Kseniya Ryzhova and Tatyana Firov won a world championship as a part of the 4×400-meter relay team at the IAAF track championships in Moscow. The edged out the American and British teams for the gold. While on the medal stand, they kissed to protest their own country’s anti-gay propaganda laws.
This isn’t the first protest of Russia’s laws that penalize anyone for talking about homosexuality in front of children, but it’s the most visible one done by Russian athletes. U.S. runner Nick Symmonds dedicated his silver medal in the 800 meters to his gay friends back home, and Swedish high jumper Emma Green Tregaro painted her nails in a rainbow in honor of LGBT pride.
Russian pole-vaulting legend Yelena Isinbayva criticized Tregaro for her protest.
“We consider ourselves, like normal, standard people, we just live boys with women, girls with boys… it comes from the history,” Isinbayeva said.
Later, she said her comments were misunderstood because English isn’t her first language.
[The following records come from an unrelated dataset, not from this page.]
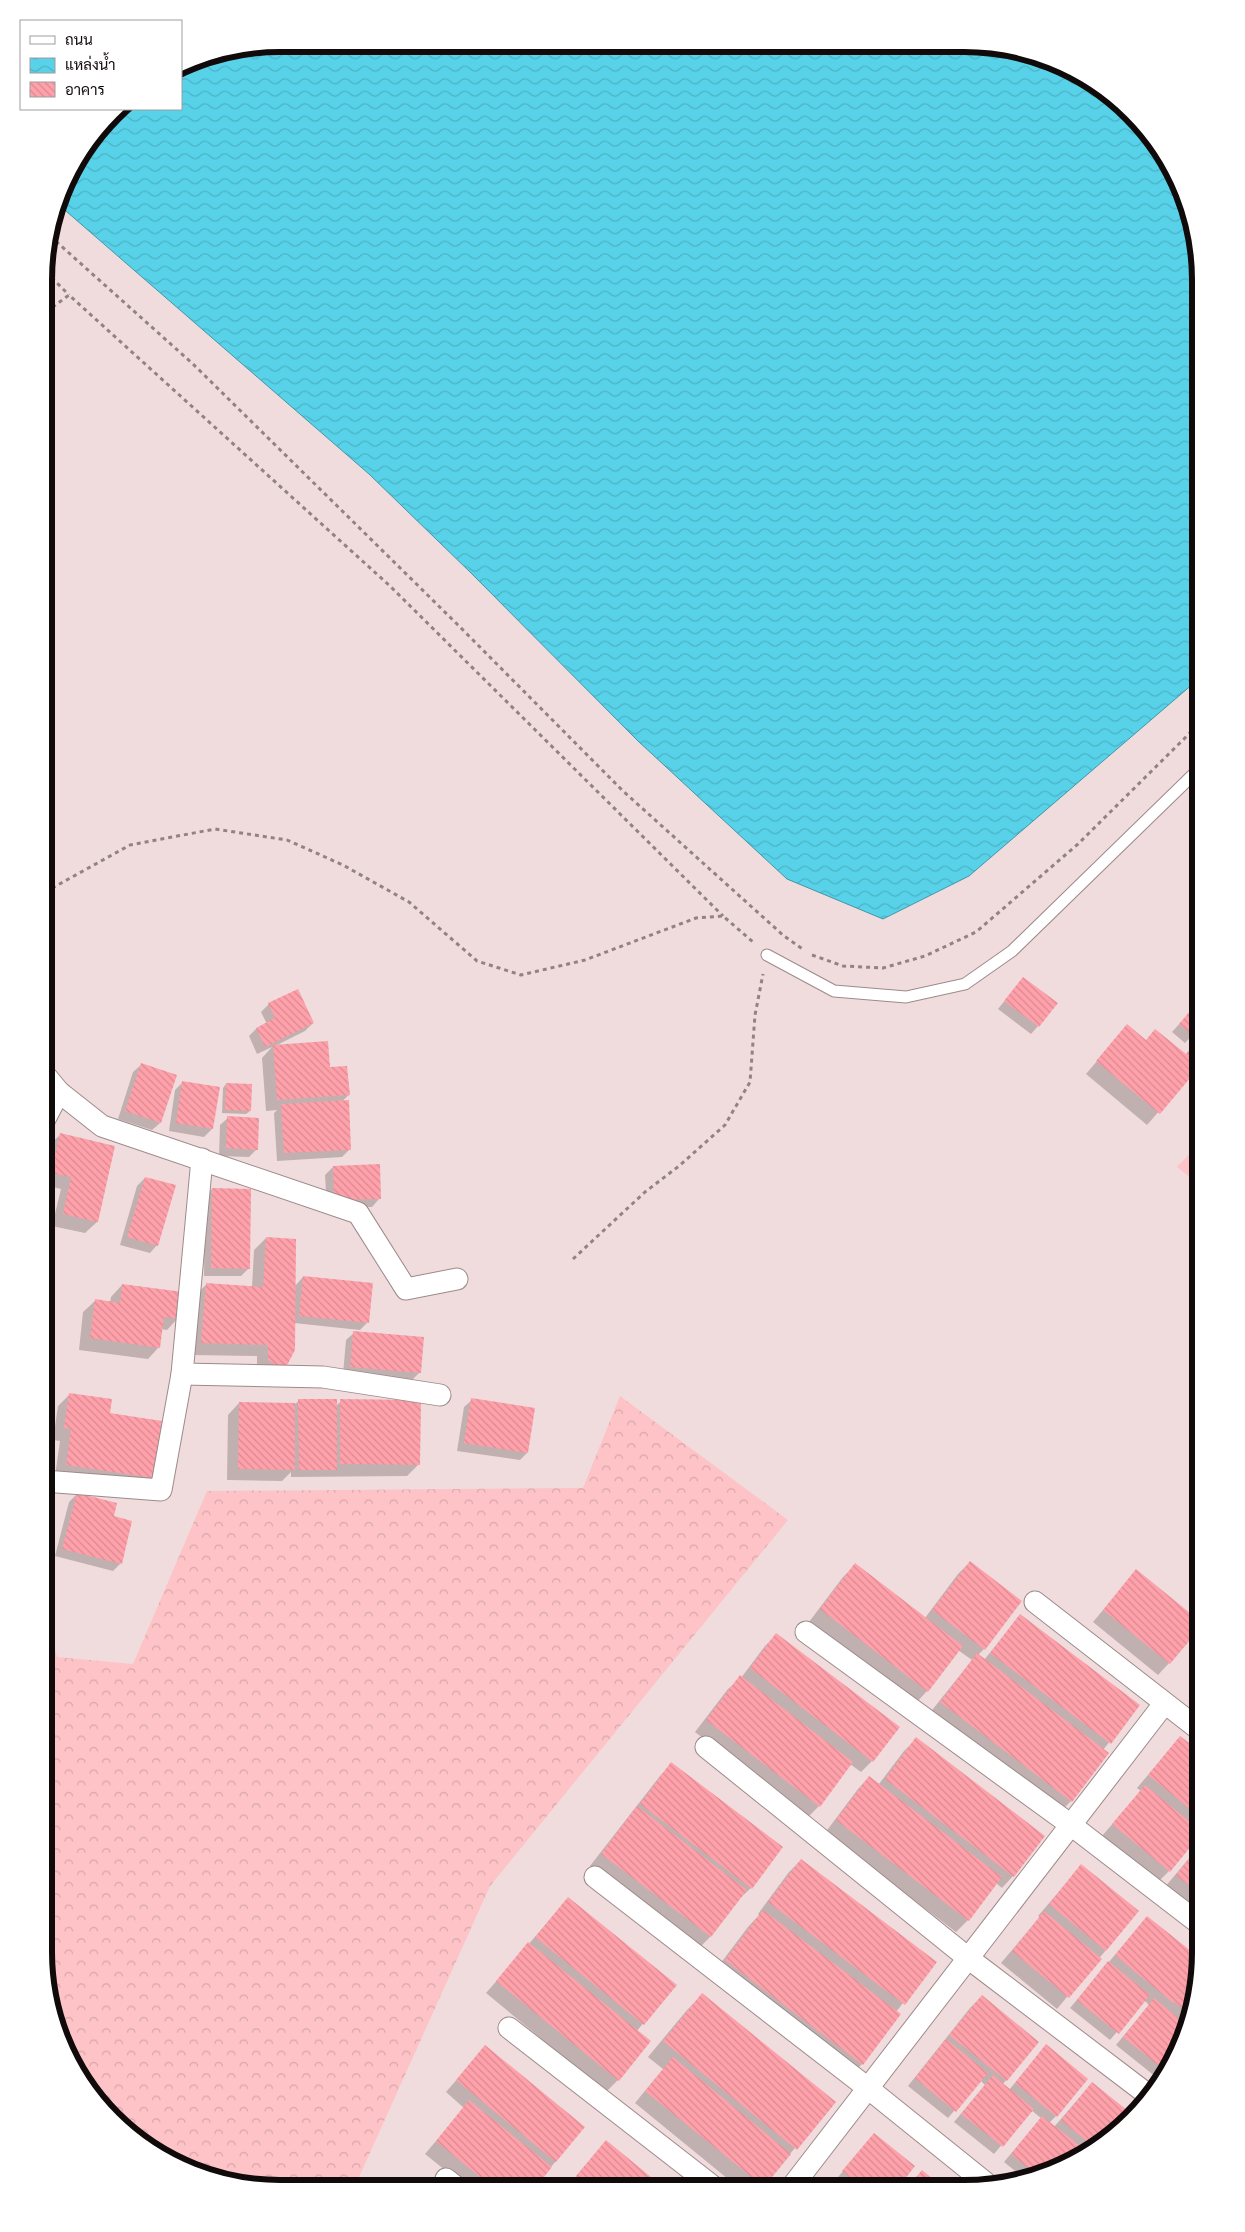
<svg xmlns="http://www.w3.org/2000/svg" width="1245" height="2232" viewBox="0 0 1245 2232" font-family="Signika,Sarabun,sans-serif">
  <defs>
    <pattern id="forest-crowns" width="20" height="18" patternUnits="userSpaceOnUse" patternTransform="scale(1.25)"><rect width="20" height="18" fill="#fdc3c7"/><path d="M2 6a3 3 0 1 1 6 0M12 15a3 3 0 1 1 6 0" fill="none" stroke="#d8a6aa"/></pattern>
    <pattern id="water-waves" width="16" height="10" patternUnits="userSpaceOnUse" patternTransform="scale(1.25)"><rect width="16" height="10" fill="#58d2e9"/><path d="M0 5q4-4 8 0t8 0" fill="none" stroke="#4cb3c6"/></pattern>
    <pattern id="building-back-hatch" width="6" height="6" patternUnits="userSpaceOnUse" patternTransform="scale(1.25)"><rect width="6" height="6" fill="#ffa1aa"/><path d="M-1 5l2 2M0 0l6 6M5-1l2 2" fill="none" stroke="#da8991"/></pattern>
  </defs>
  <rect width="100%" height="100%" fill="#f1dcdd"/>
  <!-- forest -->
  <g fill="url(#forest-crowns)">
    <path d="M 1201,1142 L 1201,1186 L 1177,1167 Z"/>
    <path d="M 620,1396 L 788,1520 L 490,1886 L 355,2186 L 249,2186 L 190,2170 L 136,2139 L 92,2095 L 56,2028 L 44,1951 L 44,1610 L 57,1657 L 133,1664 L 207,1491 L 583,1488 Z"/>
  </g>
  <!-- water -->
  <path fill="url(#water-waves)" stroke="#4296a6" d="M 281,44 L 1010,48 L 1069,68 L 1120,102 L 1160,147 L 1195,245 L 1201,280 L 1201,677 L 969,876 L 883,919 L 787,879 L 638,741 L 470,572 L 369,474 L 59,205 L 68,176 L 120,109 L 181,109 L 181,67 L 190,62 Z"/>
  <!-- shadow -->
  <g fill="#0003">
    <path d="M 1023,978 L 1038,1026 L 1031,1034 L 998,1009 Z"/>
    <path d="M 1201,1000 L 1201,1033 L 1197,1030 L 1185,1043 L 1172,1032 Z"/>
    <path d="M 269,1004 L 313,1023 L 305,1031 L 275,1046 L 329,1068 L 349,1095 L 341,1102 L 350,1149 L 342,1157 L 277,1161 L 274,1113 L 277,1110 L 266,1111 L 262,1058 L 272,1047 L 257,1054 L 249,1036 L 256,1029 L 267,1024 L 261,1012 Z"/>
    <path d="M 1127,1026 L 1145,1041 L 1185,1055 L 1201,1040 L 1201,1063 L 1147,1125 L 1086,1074 Z"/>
    <path d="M 141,1065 L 175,1076 L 160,1123 L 152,1130 L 118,1119 L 133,1072 Z"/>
    <path d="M 183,1082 L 218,1088 L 212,1129 L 204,1137 L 169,1131 L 175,1090 Z"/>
    <path d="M 226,1084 L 250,1111 L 246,1114 L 222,1113 L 223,1088 Z"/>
    <path d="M 228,1118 L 257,1149 L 249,1157 L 219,1156 L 220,1125 Z"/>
    <path d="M 60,1135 L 97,1222 L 85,1233 L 52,1226 L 61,1189 L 45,1185 L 45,1163 L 48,1146 Z"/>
    <path d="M 333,1167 L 379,1199 L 372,1207 L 327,1207 L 325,1175 Z"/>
    <path d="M 145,1178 L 157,1245 L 150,1253 L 120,1245 L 137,1186 Z"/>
    <path d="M 212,1189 L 248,1269 L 241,1276 L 204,1276 L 205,1197 Z"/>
    <path d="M 266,1238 L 295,1286 L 303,1277 L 368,1322 L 360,1330 L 294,1323 L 283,1370 L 257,1372 L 257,1356 L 190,1355 L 194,1296 L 206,1285 L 252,1288 L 254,1250 Z"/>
    <path d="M 122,1285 L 178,1318 L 167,1330 L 161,1329 L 159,1347 L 148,1359 L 79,1350 L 83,1312 L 95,1301 L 110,1303 L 111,1297 Z"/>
    <path d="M 354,1333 L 420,1372 L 412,1380 L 343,1374 L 346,1340 Z"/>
    <path d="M 70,1394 L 109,1414 L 152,1478 L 140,1489 L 55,1476 L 60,1441 L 53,1440 L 58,1406 Z"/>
    <path d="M 472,1400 L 527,1453 L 520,1460 L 457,1451 L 464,1407 Z"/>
    <path d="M 299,1401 L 336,1406 L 341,1401 L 419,1464 L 407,1476 L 291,1477 L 291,1472 L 282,1481 L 227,1480 L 228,1415 L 239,1403 L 295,1404 Z"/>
    <path d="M 77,1494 L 113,1517 L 121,1563 L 113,1571 L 55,1556 L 69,1502 Z"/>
    <path d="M 970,1562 L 984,1649 L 978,1655 L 984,1660 L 1020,1616 L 1138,1706 L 1103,1750 L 1107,1753 L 1071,1801 L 1059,1813 L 929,1714 L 972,1660 L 958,1650 L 927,1691 L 916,1703 L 809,1622 L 843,1577 L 855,1565 L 925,1618 L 958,1574 Z"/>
    <path d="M 1136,1571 L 1169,1663 L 1158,1675 L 1093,1622 Z"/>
    <path d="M 776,1635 L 872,1761 L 861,1772 L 850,1764 L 819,1806 L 807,1818 L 695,1732 L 728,1689 L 741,1678 L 765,1646 Z"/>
    <path d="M 1180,1737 L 1201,1754 L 1201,1826 L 1169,1871 L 1158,1882 L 1102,1836 L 1141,1791 L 1137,1788 Z"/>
    <path d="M 916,1739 L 1013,1876 L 1002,1888 L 996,1883 L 968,1920 L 956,1932 L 825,1833 L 858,1789 L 869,1777 L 879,1784 L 904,1751 Z"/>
    <path d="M 671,1764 L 751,1888 L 739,1899 L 710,1937 L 699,1948 L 590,1866 L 660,1776 Z"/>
    <path d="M 1201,1844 L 1201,1916 L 1165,1887 Z"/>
    <path d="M 801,1860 L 935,1962 L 896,2012 L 862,2064 L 847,2079 L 711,1976 L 748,1927 L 759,1915 L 758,1914 L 789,1872 Z"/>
    <path d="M 1081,1866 L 1106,1950 L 1057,2009 L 1001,1963 L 1040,1917 L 1038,1916 Z"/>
    <path d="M 568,1899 L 675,1985 L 636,2032 L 618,2080 L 606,2092 L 486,1993 Z"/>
    <path d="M 1147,1917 L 1201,1961 L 1201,1966 L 1195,1974 L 1196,1975 L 1200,1971 L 1189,2028 L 1172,2059 L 1156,2077 L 1116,2045 L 1149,2005 L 1144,2000 L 1110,2040 L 1070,2008 Z"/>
    <path d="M 702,1995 L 834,2102 L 761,2188 L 739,2188 L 635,2103 L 663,2069 L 648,2057 L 687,2010 Z"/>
    <path d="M 982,1996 L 1038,2042 L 1002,2085 L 1009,2090 L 1039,2054 L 1056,2116 L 1049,2123 L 1054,2127 L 1092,2083 L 1131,2115 L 1127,2121 L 1108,2139 L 1084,2152 L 1081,2150 L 1076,2157 L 1041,2176 L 1024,2178 L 1004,2162 L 1041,2118 L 1031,2110 L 994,2154 L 954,2122 L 985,2085 L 980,2080 L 948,2118 L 908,2086 L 970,2008 Z"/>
    <path d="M 485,2047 L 556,2161 L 534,2187 L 466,2187 L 425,2154 L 464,2108 L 446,2092 Z"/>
    <path d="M 874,2134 L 914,2166 L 896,2188 L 829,2188 Z"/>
    <path d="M 606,2142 L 661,2187 L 567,2187 Z"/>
  </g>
  <!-- building -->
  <g fill="url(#building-back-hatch)">
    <path d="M 1023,977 L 1058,1003 L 1039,1027 L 1004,1001 Z"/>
    <path d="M 298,989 L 314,1023 L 265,1047 L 256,1028 L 275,1018 L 268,1003 Z"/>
    <path d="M 1201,998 L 1201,1027 L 1194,1036 L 1179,1024 Z"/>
    <path d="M 1127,1024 L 1146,1040 L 1155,1029 L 1186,1054 L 1201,1036 L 1201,1065 L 1160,1114 L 1096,1061 Z"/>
    <path d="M 328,1041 L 330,1067 L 347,1066 L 350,1095 L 277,1100 L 273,1045 Z"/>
    <path d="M 141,1063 L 177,1075 L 161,1123 L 125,1111 Z"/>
    <path d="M 182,1081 L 220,1087 L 213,1129 L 176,1123 Z"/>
    <path d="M 226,1083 L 252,1084 L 251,1111 L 225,1110 Z"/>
    <path d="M 349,1100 L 351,1150 L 284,1153 L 281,1104 Z"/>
    <path d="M 227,1116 L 259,1118 L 258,1150 L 226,1148 Z"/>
    <path d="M 60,1133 L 115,1146 L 98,1222 L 63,1214 L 71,1177 L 51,1173 Z"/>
    <path d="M 380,1164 L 381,1199 L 334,1200 L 333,1166 Z"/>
    <path d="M 145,1177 L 176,1185 L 158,1246 L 127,1237 Z"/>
    <path d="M 212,1188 L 251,1189 L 250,1269 L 211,1268 Z"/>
    <path d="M 266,1237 L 296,1239 L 295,1350 L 284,1371 L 268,1360 L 268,1345 L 201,1343 L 206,1283 L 263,1287 Z"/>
    <path d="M 303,1276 L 373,1283 L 369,1323 L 299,1316 Z"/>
    <path d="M 122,1284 L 183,1292 L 180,1319 L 164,1317 L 160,1348 L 90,1338 L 95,1299 L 120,1303 Z"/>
    <path d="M 353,1331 L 424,1337 L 421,1373 L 350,1367 Z"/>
    <path d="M 69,1393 L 112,1399 L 110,1413 L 162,1421 L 153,1478 L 66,1465 L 71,1429 L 64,1428 Z"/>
    <path d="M 471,1398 L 535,1408 L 528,1453 L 464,1443 Z"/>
    <path d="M 298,1399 L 337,1399 L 337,1470 L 299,1470 Z"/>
    <path d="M 340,1399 L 421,1400 L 420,1465 L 340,1464 Z"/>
    <path d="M 239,1402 L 295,1403 L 295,1470 L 238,1469 Z"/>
    <path d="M 77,1493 L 117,1503 L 114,1516 L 132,1521 L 122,1564 L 62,1549 Z"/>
    <path d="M 970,1561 L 1022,1601 L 985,1650 L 932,1610 Z"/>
    <path d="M 855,1563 L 963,1646 L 928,1692 L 820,1609 Z"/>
    <path d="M 1136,1569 L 1201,1622 L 1201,1627 L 1170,1664 L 1103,1610 Z"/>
    <path d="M 1020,1614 L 1140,1705 L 1111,1744 L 990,1653 Z"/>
    <path d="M 776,1633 L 900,1727 L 873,1762 L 750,1668 Z"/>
    <path d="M 977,1653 L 1109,1753 L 1072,1802 L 940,1702 Z"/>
    <path d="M 740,1675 L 853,1762 L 820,1807 L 706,1720 Z"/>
    <path d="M 1180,1736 L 1201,1752 L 1201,1818 L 1148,1775 Z"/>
    <path d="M 916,1737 L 1045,1836 L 1014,1877 L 885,1779 Z"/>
    <path d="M 671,1762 L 783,1847 L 752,1889 L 640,1804 Z"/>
    <path d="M 869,1776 L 1002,1877 L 969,1921 L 836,1820 Z"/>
    <path d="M 1145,1785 L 1201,1831 L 1201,1834 L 1170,1872 L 1112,1824 Z"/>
    <path d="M 637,1806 L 747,1890 L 711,1937 L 601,1854 Z"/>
    <path d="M 1201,1843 L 1201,1895 L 1176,1875 Z"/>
    <path d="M 801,1859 L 937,1962 L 905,2005 L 768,1902 Z"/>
    <path d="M 1081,1864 L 1139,1911 L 1106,1951 L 1049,1904 Z"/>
    <path d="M 568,1897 L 677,1985 L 644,2025 L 535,1937 Z"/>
    <path d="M 763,1910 L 901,2014 L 863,2065 L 725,1960 Z"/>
    <path d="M 1044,1911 L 1102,1959 L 1069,1998 L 1012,1951 Z"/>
    <path d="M 1147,1916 L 1201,1959 L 1200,1969 L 1173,2003 L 1115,1955 Z"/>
    <path d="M 528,1942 L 651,2041 L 619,2081 L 496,1981 Z"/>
    <path d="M 1108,1961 L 1150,1995 L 1119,2034 L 1077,2000 Z"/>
    <path d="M 1200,1971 L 1191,2015 L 1174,2002 Z"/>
    <path d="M 702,1993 L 836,2102 L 797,2150 L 663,2041 Z"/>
    <path d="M 982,1995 L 1039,2042 L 1007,2081 L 949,2035 Z"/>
    <path d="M 1154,1998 L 1189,2027 L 1164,2070 L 1123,2037 Z"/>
    <path d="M 946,2039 L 988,2073 L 956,2112 L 915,2078 Z"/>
    <path d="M 1046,2044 L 1088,2079 L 1057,2117 L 1015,2083 Z"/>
    <path d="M 485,2045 L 585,2127 L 556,2162 L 456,2080 Z"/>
    <path d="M 673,2057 L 791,2154 L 764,2187 L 645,2091 Z"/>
    <path d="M 993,2075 L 1034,2109 L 1003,2147 L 961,2114 Z"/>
    <path d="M 1092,2082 L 1133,2115 L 1108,2139 L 1094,2147 L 1061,2120 Z"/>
    <path d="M 469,2100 L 552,2167 L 536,2187 L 492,2187 L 436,2141 Z"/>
    <path d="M 1042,2116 L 1084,2149 L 1079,2155 L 1038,2176 L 1011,2154 Z"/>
    <path d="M 874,2133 L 915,2166 L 898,2188 L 863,2188 L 842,2171 Z"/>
    <path d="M 606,2140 L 663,2187 L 590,2187 L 576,2176 Z"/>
    <path d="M 922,2170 L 944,2188 L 907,2188 Z"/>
    <path d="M 836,2180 L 846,2188 L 829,2188 Z"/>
  </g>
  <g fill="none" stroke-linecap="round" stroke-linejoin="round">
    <!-- service casing -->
    <g stroke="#9d8a8b" stroke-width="13">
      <path id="service" d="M 767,955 L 834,991 L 906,997 L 965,984 L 1012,951 L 1201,767"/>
    </g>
    <!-- minor casing -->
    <g stroke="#9d8a8b" stroke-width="23">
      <g id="minor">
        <path d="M 45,1075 L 59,1092 L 102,1126 L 358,1213 L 406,1289 L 457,1279"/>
        <path d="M 45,1119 L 59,1092"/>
        <path d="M 182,1374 L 323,1377 L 440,1395"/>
        <path d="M 44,1481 L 161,1490 L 182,1374 L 202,1159"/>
        <path d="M 1035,1602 L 1201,1731"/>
        <path d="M 806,1632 L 1071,1825 L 1201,1925"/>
        <path d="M 706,1747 L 968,1958 L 1151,2097"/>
        <path d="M 595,1877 L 869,2089 L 987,2184"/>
        <path d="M 509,2028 L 715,2188"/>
        <path d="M 446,2179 L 456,2187"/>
        <path d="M 791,2188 L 1164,1704"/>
      </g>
    </g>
    <!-- path -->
    <g stroke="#918283" stroke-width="3" stroke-dasharray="4 4" stroke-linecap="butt">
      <path d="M 50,236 L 193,364 L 458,625 L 623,791 L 784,936 L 804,950"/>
      <path d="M 46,272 L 69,295"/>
      <path d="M 46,312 L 69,295 L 390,586 L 723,916"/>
      <path d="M 45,892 L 130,845 L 215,829 L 287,840 L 343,865 L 409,902 L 477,961 L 521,975 L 585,960 L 696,918 L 723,916 L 753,942"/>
      <path d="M 812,955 L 843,966 L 883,968 L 925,956 L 976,932 L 1078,844 L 1201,722"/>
      <path d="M 573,1259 L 645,1192 L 679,1166 L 725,1125 L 750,1082 L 755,1015 L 763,974"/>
    </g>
    <!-- service -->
    <use href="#service" stroke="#fff" stroke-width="11"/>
    <!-- minor -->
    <use href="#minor" stroke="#fff" stroke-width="21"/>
  </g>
  <!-- crop -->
  <path d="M0 0H1245V2232H0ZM280 52H964A228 228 0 0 1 1192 280V1952A228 228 0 0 1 964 2180H280A228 228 0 0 1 52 1952V280A228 228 0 0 1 280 52Z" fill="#fff" fill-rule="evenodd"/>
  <path fill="none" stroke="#100a0a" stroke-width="6" d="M280 52H964A228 228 0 0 1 1192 280V1952A228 228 0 0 1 964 2180H280A228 228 0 0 1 52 1952V280A228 228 0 0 1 280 52Z"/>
  <!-- legend -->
  <rect x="20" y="20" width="162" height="90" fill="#ffffff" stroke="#9f9d9d"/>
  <rect x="30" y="36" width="25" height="8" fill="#ffffff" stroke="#9f9d9d"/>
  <text x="65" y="45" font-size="15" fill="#100a0a">ถนน</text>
  <rect x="30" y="58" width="25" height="15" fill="url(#water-waves)" stroke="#9f9d9d"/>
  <text x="65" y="70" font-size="15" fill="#100a0a">แหล่งน้ำ</text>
  <rect x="30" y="82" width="25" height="15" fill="url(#building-back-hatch)" stroke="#9f9d9d"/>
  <text x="65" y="95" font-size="15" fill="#100a0a">อาคาร</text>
</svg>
She regularly speaks English to reporters.
“But let me make it clear I respect the views of my fellow athletes, and let me state in the strongest terms that I am opposed to any discrimination against gay people on the grounds of their sexuality (which is against the Olympic charter).”
The words spoken by Isinbayeva are not nearly as powerful as the protest of two young women kissing on the medal stand. One of the reasons many LGBT sports leaders are against a boycott of the upcoming Olympics in Sochi, Russia, is because more can be accomplished by LGBT athletes and their allies standing atop the medal stand with pride. Ryzhova and Firov put that idea into action in Moscow.